EDITOR'S INTRODUCTION
The present volume appeals to the editor of this series as one of the
most significant books, viewed from the standpoint of the future of our
educational theory and practice, that has been issued in years. Not only
does the volume set forth, in language so simple that the layman can
easily understand, the large importance for public education of a careful
measurement of the intelligence of children, but it also describes the
tests which are to be given and the entire procedure of giving them. In a
clear and easy style the author sets forth scientific facts of far-reaching
educational importance, facts which it has cost him, his students, and
many other scientific workers, years of painstaking labor to
accumulate.
Only very recently, practically only within the past half-dozen years,
have scientific workers begun to appreciate fully the importance of
intelligence tests as a guide to educational procedure, and up to the
present we have been able to make but little use of such tests in our
schools. The conception in itself has been new, and the testing
procedure has been more or less unrefined and technical. The following
somewhat popular presentation of the idea and of the methods involved,
itself based on a scientific monograph which the author is publishing
elsewhere, serves for the first time to set forth in simple language the
technical details of giving such intelligence tests.

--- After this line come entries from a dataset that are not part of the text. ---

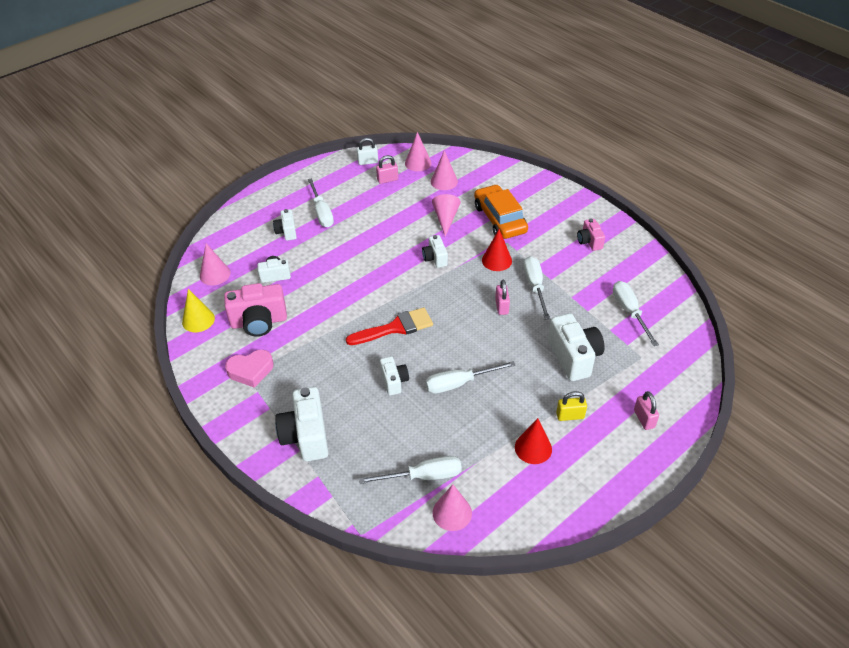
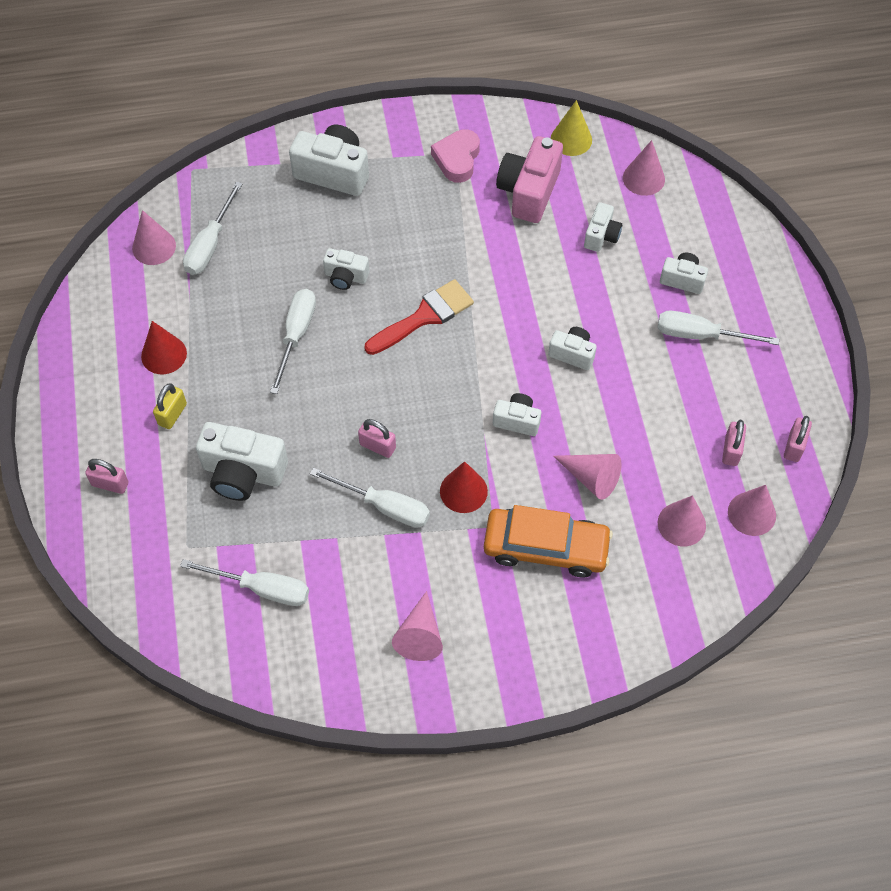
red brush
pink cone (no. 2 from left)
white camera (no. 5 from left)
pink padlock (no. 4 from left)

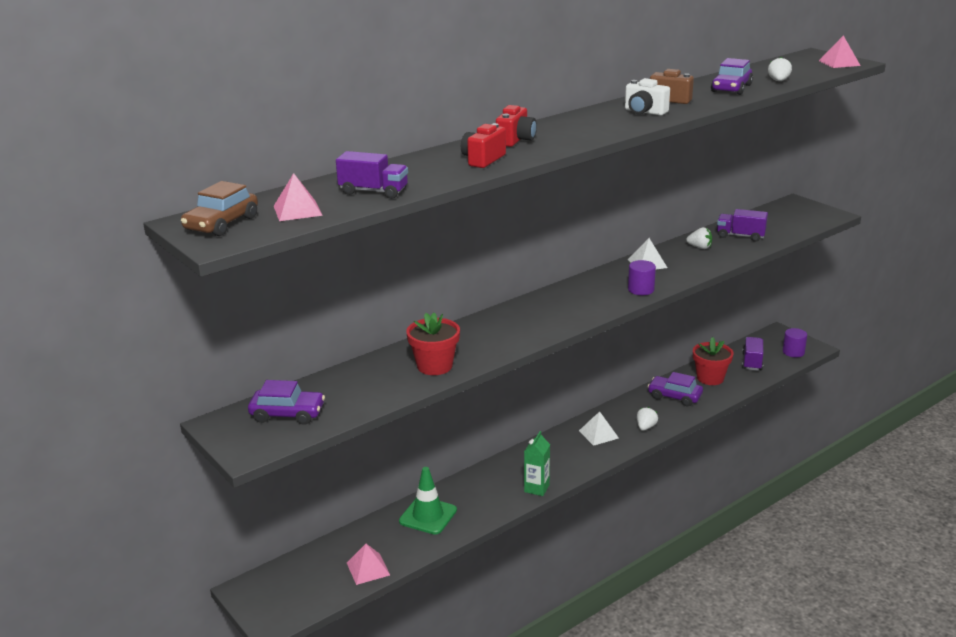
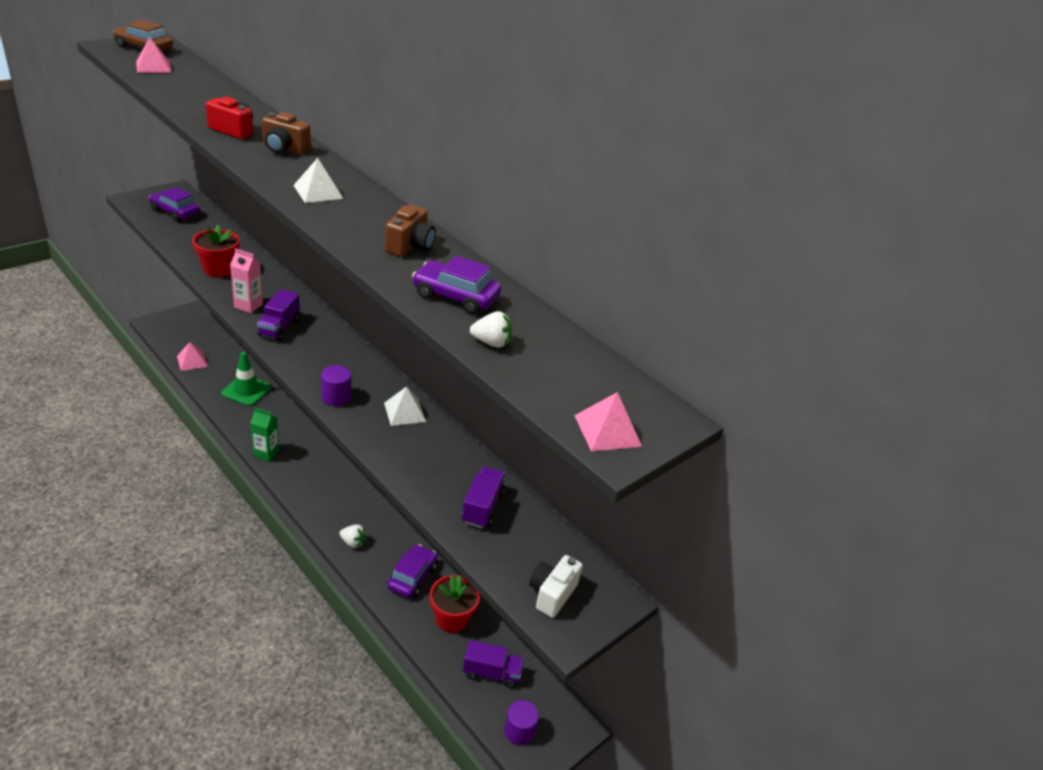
purple car (no. 1 from left)
pink carton
purple truck (no. 1 from left)
brown camera (no. 1 from left)
white pyramid (no. 1 from left)
white camera
white strawberry (no. 2 from left in the first image)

The educational significance of the results to be obtained from careful
measurements of the intelligence of children can hardly be
overestimated. Questions relating to the choice of studies, vocational
guidance, schoolroom procedure, the grading of pupils, promotional

schemes, the study of the retardation of children in the schools, juvenile
delinquency, and the proper handling of subnormals on the one hand
and gifted children on the other,--all alike acquire new meaning and
significance when viewed in the light of the measurement of
intelligence as outlined in this volume. As a guide to the interpretation
of the results of other forms of investigation relating to the work,
progress, and needs of children, intelligence tests form a very valuable
aid. More than all other forms of data combined, such tests give the
necessary information from which a pupil's possibilities of future
mental growth can be foretold, and upon which his further education
can be most profitably directed.
The publication of this revision and extension of the original
Binet-Simon scale for measuring intelligence, with the closer
adaptation of it to American conditions and needs, should mark a
distinct step in advance in our educational procedure. It means the
perfection of another and a very important measuring stick for
evaluating educational practices, and in particular for diagnosing
individual possibilities and needs. Just now the method is new, and its
use somewhat limited, but it is the confident prediction of many
students of the subject that, before long, intelligence tests will become
as much a matter of necessary routine in schoolroom procedure as a
blood-count now is in physical diagnosis. That our schoolroom
methods will in turn become much more intelligent, and that all classes
of children, but especially the gifted and the slow, will profit by such
intellectual diagnosis, there can be but little question.